Like with so many businesses in this region of the world, one of Bali Vegan Warung’s selling points is its staff. This restaurant is owned and run by a woman who is full of energy and comes complete with the stories to accompany a life full of overwhelming experience. She’s lived all over the world and after her husband’s death she settled back in Bali, where she focuses her energy on cooking up fast and filling Balinese cuisine.
The food struck me as what I’d imagine Balinese comfort food to be. It’s not five star cuisine but then that isn’t always what I’m after. It’s cheap, hot food, which in a town of raw food and vegan cuisine with a middle class price tag to match, can come as welcome. She proudly proclaims all of her food to be gluten free too, so if you are looking for gf options in Ubud then this is a sound option.
The balado comprised of well cooked (aubergine is the only vegetable I think should be overdone) grilled eggplant, coated in a tomato based sauce. This was topped with still-crunchy carrots, pineapple, onion, garlic, and chili. The dish was oily, but I mean that in a good way – it’s often another requirement I associate with a successful aubergine dish.

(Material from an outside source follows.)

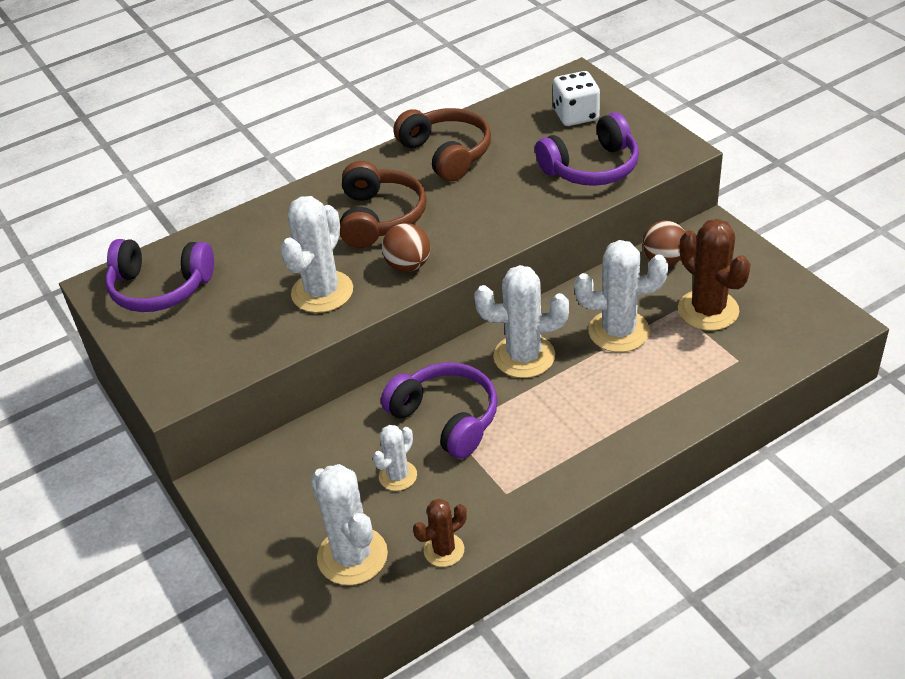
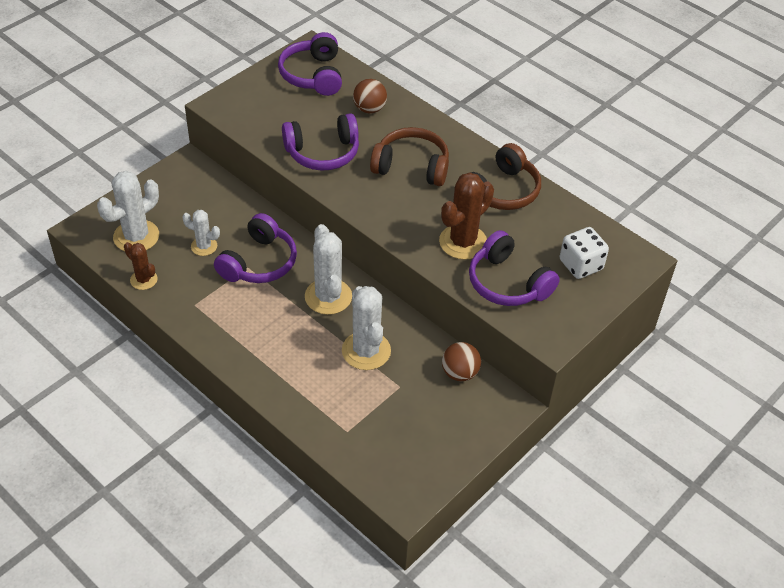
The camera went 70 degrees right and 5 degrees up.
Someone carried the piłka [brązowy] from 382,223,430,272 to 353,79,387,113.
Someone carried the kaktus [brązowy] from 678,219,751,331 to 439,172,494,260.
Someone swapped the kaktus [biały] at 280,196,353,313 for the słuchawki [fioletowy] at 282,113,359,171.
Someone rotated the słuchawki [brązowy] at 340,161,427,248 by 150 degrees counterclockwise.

Generally I am not a big fan of vegan fish (nor was I a fan of the real thing), but I tried my partner’s order and was pleasantly surprised. I find faux fish dishes are a little more, well, meaty in Eastern cuisine than back home, and I like that texture. The dish, as is typical, it is made from soya protein wrapped in seaweed, and is topped here with finely diced vegetables in a tomato based sauce.

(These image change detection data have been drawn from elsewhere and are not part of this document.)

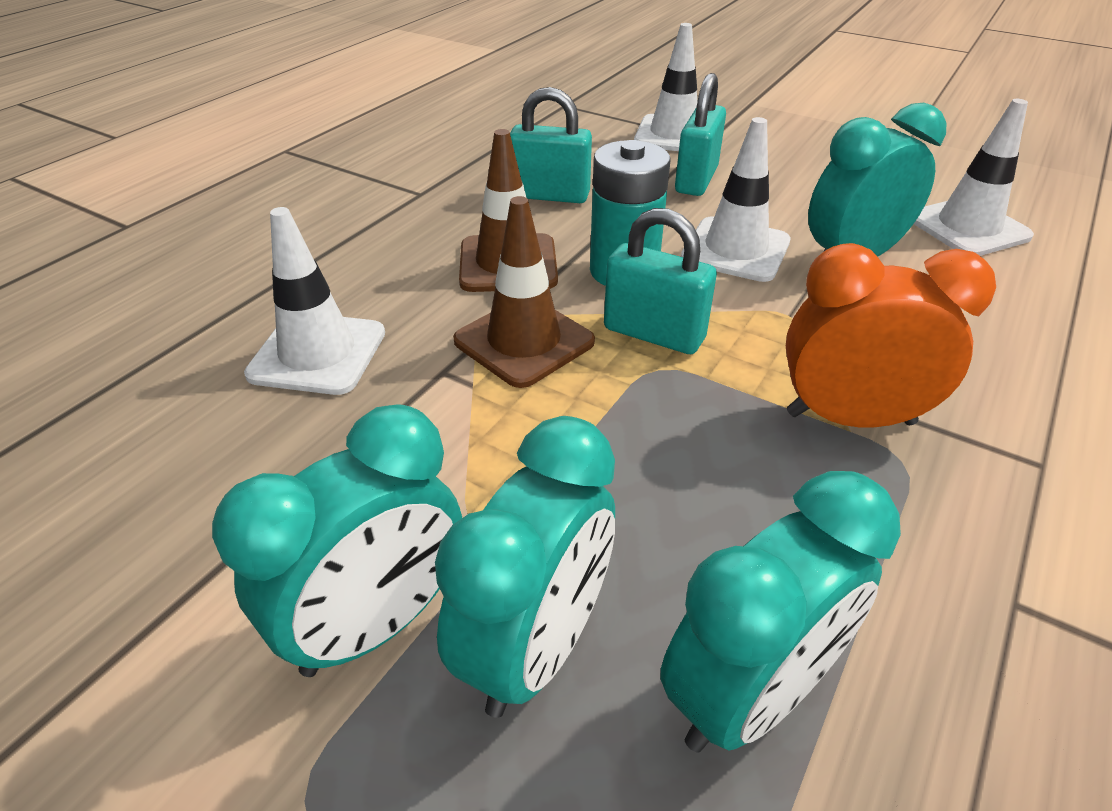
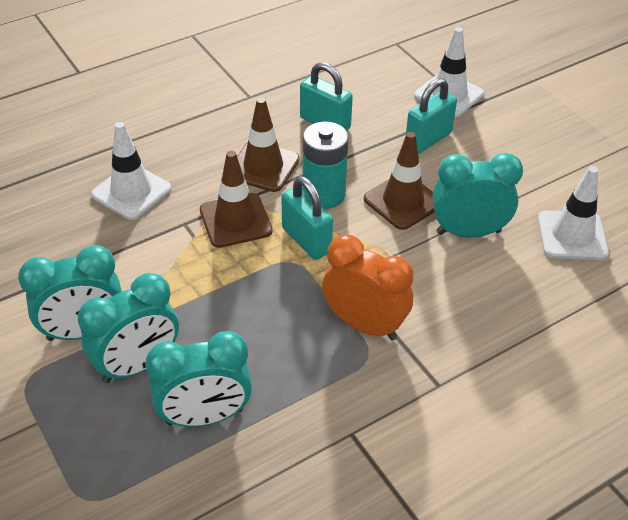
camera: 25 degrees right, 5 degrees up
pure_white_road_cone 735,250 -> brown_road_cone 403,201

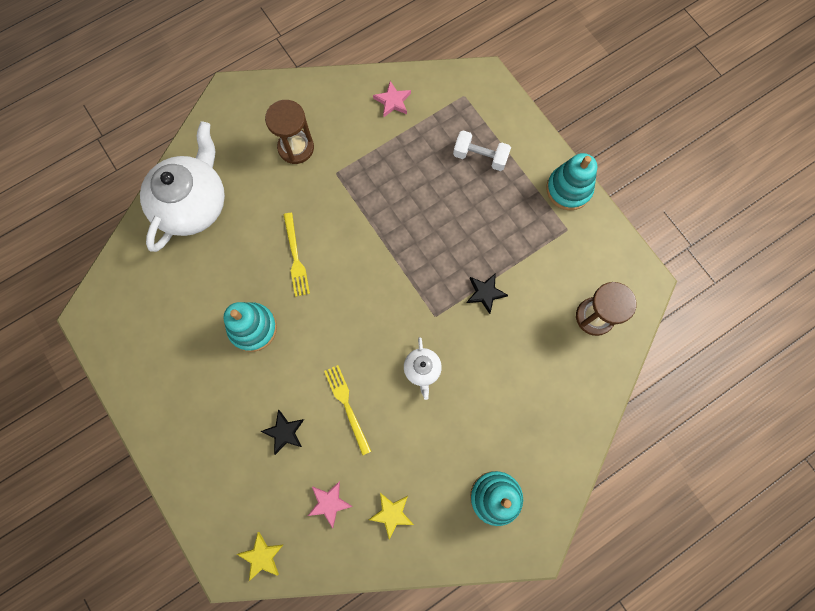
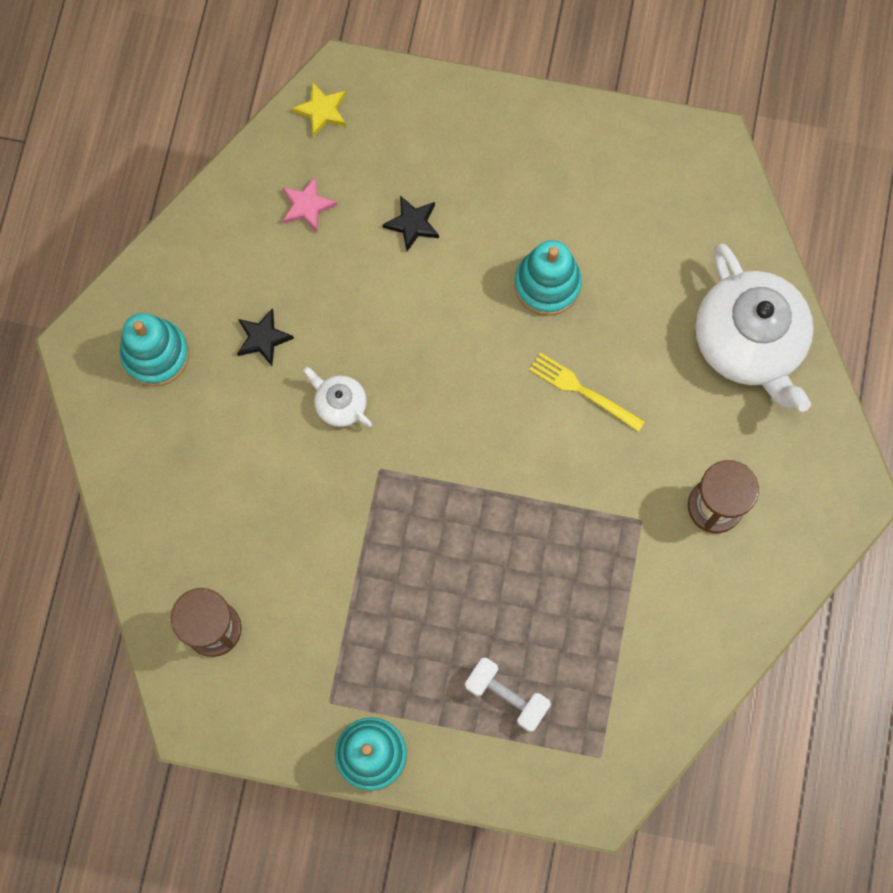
camera: 135 degrees right, 0 degrees up
rosy_star 392,101 -> none
pure_white_free_weight 480,157 -> pure_white_free_weight 506,696, 60 degrees clockwise
jet-black_star 485,293 -> jet-black_star 263,338, relocated
bright_yellow_fork 347,406 -> none
bright_yellow_star 392,514 -> none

Easily my favourite option from the menu, the satay skewers could fool any omnivore. Upon questioning the ingredients and preparation, the proprietor explained she made the tender skewers with her supreme master (Loving Hut) group out of soy and mushroom proteins.
I have always felt satay to be not only underrated, but also prepared in such a bog-standard black and white manner that it is dull here at home. Not these babies. Savoury lead the game here, with a little bit of sweetness, unlike the stereotype of cloyingly sweet and super thick peanut sauce coated skewers I find in most recipes.
My conversation with any Balinese person who would hear it, especially in a restaurant, inevitably began with a profession of how much I love tempeh. After chatting about the difference in the fresh product versus what you find elsewhere in the world (when the owner lived abroad she didn’t like to eat it), she presented us with an off the menu portion of kering kentang tempe. It’s made from frying potato and tempeh, then combining these with a sauce of brown sugar, garlic, galangal, chili, and more. It is a version of the slightly sweeter kering tempe I have previously hailed.
The banana chocolate pancake (which I’m pretty sure isn’t gluten free) is a highlight. Prior to my vegan days I spent my appetite in Asia on banana pancakes, and was gutted to find my holidays devoid of this great pleasure upon adopting a plant based diet. You can only imagine my delight upon finding an alternative, finally, and I’m pretty certain you can’t imagine just how many I ate. Really.
I don’t have a picture of it, but one of my favourite savoury options (next to the satay, of course) was the garlic tofu, a slightly fried bean curd dish which came soaked in a salty and tangy lime garlic sauce. I’d wager the dressing to consist of little more than water, salt, lime, garlic, and perhaps a dash of soy sauce, and it was spectacular in its simplicity.
All in all, Bali Vegan Warung is a good choice for anyone who wants to support a local business producing simple, inexpensive, and tasty meals. If the owner is about, she’ll happily chat to you and answer any questions your might have (and then chat some more. And then some more). The menu isn’t huge, but the more I eat out the more I appreciate that; I would much rather a few dishes done well than an endless splay of average plates. Of all the restaurants in Ubud, this was one of the few I frequented.